Pada sore hari tanggal 20 April, Presiden Tiongkok Xi Jinping melakukan percakapan telepon dengan Putra Mahkota Saudi dan Perdana Menteri Mohammed berdasarkan permintaan.
Xi Jinping menyatakan bahwa Tiongkok sangat mementingkan pengembangan hubungan dengan Arab Saudi dan selalu berpegang pada prinsip saling menghormati, perlakuan setara, dan saling menguntungkan. Tahun ini menandai peringatan 10 tahun terjalinnya kemitraan strategis komprehensif antara kedua negara. Tiongkok bersedia memanfaatkan kesempatan ini dengan Arab Saudi untuk memperdalam rasa saling percaya strategis, memperkuat kerja sama praktis, memperluas pertukaran di semua tingkatan, terus memperluas jangkauan dan kedalaman hubungan Tiongkok-Arab Saudi, dan memainkan peran teladan dalam pengembangan hubungan Tiongkok dengan negara-negara Arab.
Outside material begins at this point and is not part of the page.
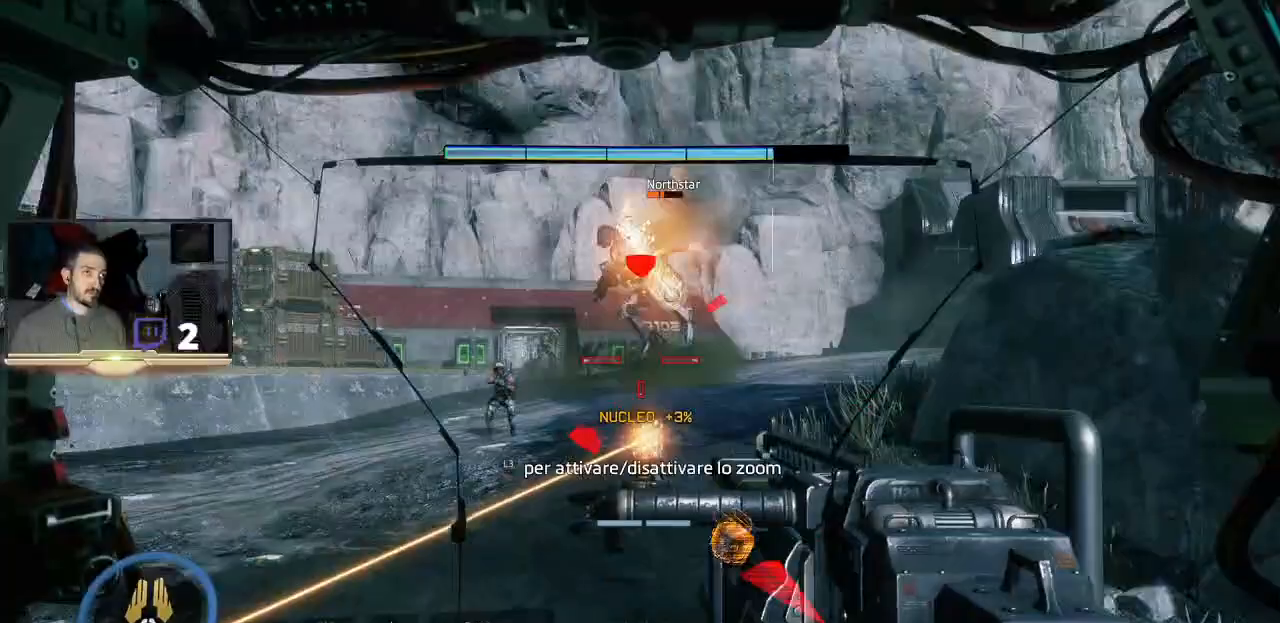
{"buttons": ["L1", "L2"], "left_stick": "down-right", "right_stick": "down-right", "events": [[67, "R2", "up"], [167, "left_stick", "down-left"], [400, "right_stick", "down-right"], [467, "left_stick", "down-right"], [500, "L1", "down"]]}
Menanggapi situasi saat ini di Timur Tengah dan kawasan Teluk, Xi Jinping menekankan bahwa Tiongkok menganjurkan gencatan senjata segera dan komprehensif serta diakhirinya perang, mendukung semua upaya yang kondusif untuk memulihkan perdamaian, dan bersikeras menyelesaikan perselisihan melalui jalur politik dan diplomatik. Lalu lintas normal melalui Selat Hormuz harus dipertahankan, yang merupakan kepentingan bersama negara-negara kawasan dan komunitas internasional. Tiongkok mendukung negara-negara kawasan dalam membangun rumah bersama yang bertetangga baik, pembangunan, keamanan dan kerja sama, menentukan masa depan dan nasib mereka sendiri, serta mendorong perdamaian dan stabilitas jangka panjang di kawasan.
Mohammed mengatakan bahwa hubungan Arab Saudi-Tiongkok bersifat strategis dan mengembangkan hubungan dengan Tiongkok sangat penting bagi Arab Saudi. Perang yang terjadi di Timur Tengah saat ini telah merusak keamanan negara-negara Teluk dan berdampak serius pada pasokan energi dan operasi ekonomi dunia. Arab Saudi berkomitmen untuk menyelesaikan konflik dan perbedaan melalui dialog dan berharap untuk menghindari eskalasi situasi. Tiongkok adalah kekuatan dunia yang bertanggung jawab dan selalu menjunjung tinggi sikap tidak memihak dan mendukung hubungan bertetangga yang baik, persahabatan, dialog, dan kerja sama di Timur Tengah. Arab Saudi bersedia memperkuat komunikasi dan koordinasi dengan Tiongkok, menjaga situasi gencatan senjata, mencegah terulangnya perang, menjamin keselamatan dan kebebasan navigasi di Selat Hormuz, dan bersama-sama mencari cara untuk mencapai perdamaian dan stabilitas jangka panjang di kawasan.